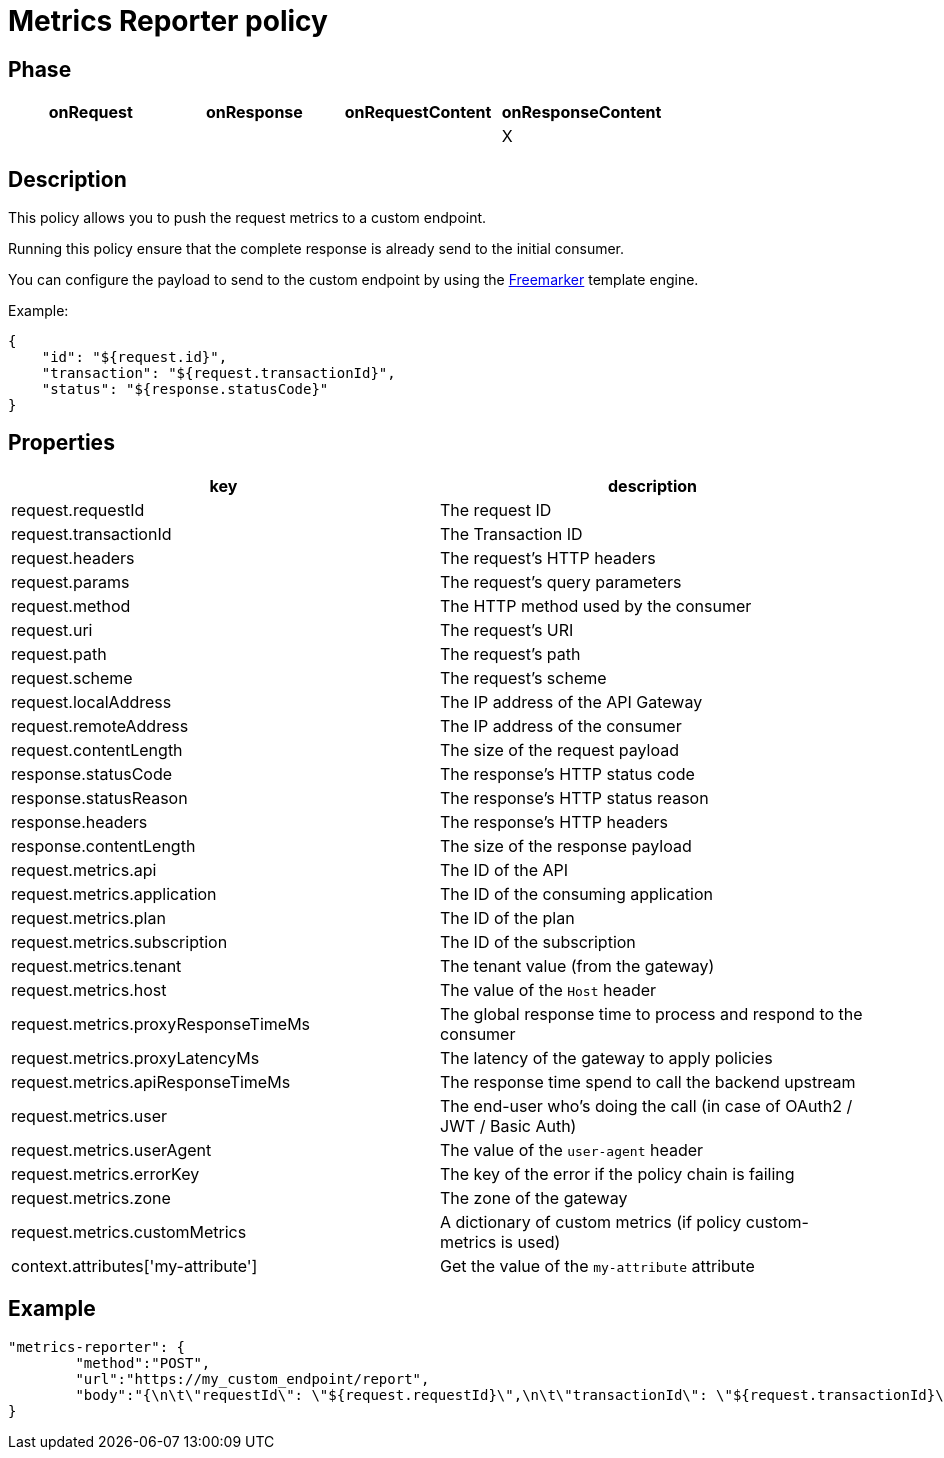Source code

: = Metrics Reporter policy

ifdef::env-github[]
image:https://img.shields.io/static/v1?label=Available%20at&message=Gravitee.io&color=1EC9D2["Gravitee.io", link="https://download.gravitee.io/#/gravitee-policy-metrics-reporter/"]
image:https://img.shields.io/badge/License-Apache%202.0-blue.svg["License", link="https://github.com/gravitee-io/gravitee-policy-metrics-reporter/blob/master/LICENSE.txt"]
image:https://img.shields.io/badge/semantic--release-conventional%20commits-e10079?logo=semantic-release["Releases", link="https://github.com/gravitee-io/gravitee-policy-metrics-reporter/releases"]
image:https://circleci.com/gh/gravitee-io/gravitee-policy-metrics-reporter.svg?style=svg["CircleCI", link="https://circleci.com/gh/gravitee-io/gravitee-policy-metrics-reporter"]
endif::[]


== Phase

[cols="^2,^2,^2,^2",options="header"]
|===
|onRequest|onResponse|onRequestContent|onResponseContent

|
|
|
|X

|===

== Description

This policy allows you to push the request metrics to a custom endpoint.

Running this policy ensure that the complete response is already send to the initial consumer.

You can configure the payload to send to the custom endpoint by using the https://freemarker.apache.org[Freemarker^]
template engine.

Example:

```
{
    "id": "${request.id}",
    "transaction": "${request.transactionId}",
    "status": "${response.statusCode}"
}
```


== Properties

[cols="^2,^2",options="header"]
|===
|key|description

| request.requestId
| The request ID

| request.transactionId
| The Transaction ID

| request.headers
| The request's HTTP headers

| request.params
| The request's query parameters

| request.method
| The HTTP method used by the consumer

| request.uri
| The request's URI

| request.path
| The request's path

| request.scheme
| The request's scheme

| request.localAddress
| The IP address of the API Gateway

| request.remoteAddress
| The IP address of the consumer

| request.contentLength
| The size of the request payload

| response.statusCode
| The response's HTTP status code

| response.statusReason
| The response's HTTP status reason

| response.headers
| The response's HTTP headers

| response.contentLength
| The size of the response payload

| request.metrics.api
| The ID of the API

| request.metrics.application
| The ID of the consuming application

| request.metrics.plan
| The ID of the plan

| request.metrics.subscription
| The ID of the subscription

| request.metrics.tenant
| The tenant value (from the gateway)

| request.metrics.host
| The value of the `Host` header

| request.metrics.proxyResponseTimeMs
| The global response time to process and respond to the consumer

| request.metrics.proxyLatencyMs
| The latency of the gateway to apply policies

| request.metrics.apiResponseTimeMs
| The response time spend to call the backend upstream

| request.metrics.user
| The end-user who's doing the call (in case of OAuth2 / JWT / Basic Auth)

| request.metrics.userAgent
| The value of the `user-agent` header

| request.metrics.errorKey
| The key of the error if the policy chain is failing

| request.metrics.zone
| The zone of the gateway

| request.metrics.customMetrics
| A dictionary of custom metrics (if policy custom-metrics is used)

| context.attributes['my-attribute']
| Get the value of the `my-attribute` attribute

|===

== Example

```
"metrics-reporter": {
	"method":"POST",
	"url":"https://my_custom_endpoint/report",
	"body":"{\n\t\"requestId\": \"${request.requestId}\",\n\t\"transactionId\": \"${request.transactionId}\",\n\t\"headers\": \"${request.headers}\",\n\t\"params\": \"${request.params}\",\n\t\"method\": \"${request.method}\",\n\t\"uri\": \"${request.uri}\",\n\t\"path\": \"${request.path}\",\n\t\"scheme\": \"${request.scheme}\",\n\t\"localAddress\": \"${request.localAddress}\",\n\t\"remoteAddress\": \"${request.remoteAddress}\",\n\t\"contentLength\": ${request.contentLength},\n\t\"statusCode\": ${response.statusCode},\n\t\"statusReason\": \"${response.statusReason}\",\n\t\"headers\": \"${response.headers}\",\n\t\"contentLength\": ${response.contentLength},\n\t\"api\": \"${request.metrics.api}\",\n\t\"application\": \"${request.metrics.application}\",\n\t\"plan\": \"${request.metrics.plan}\",\n\t\"subscription\": \"${request.metrics.subscription}\",\n\t\"tenant\": \"${request.metrics.tenant}\",\n\t\"host\": \"${request.metrics.host}\",\n\t\"proxyResponseTimeMs\": ${request.metrics.proxyResponseTimeMs},\n\t\"proxyLatencyMs\": ${request.metrics.proxyLatencyMs},\n\t\"apiResponseTimeMs\": ${request.metrics.apiResponseTimeMs},\n\t\"user\": \"${request.metrics.user}\",\n\t\"userAgent\": \"${request.metrics.userAgent}\",\n\t\"errorKey\": \"${request.metrics.errorKey}\",\n\t\"zone\": \"${request.metrics.zone}\"\n}"}
}
```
···
Task description>
Whenever the word "size" shows up in a line of the entries above, copy that line.

The completed task>
| The size of the request payload
| The size of the response payload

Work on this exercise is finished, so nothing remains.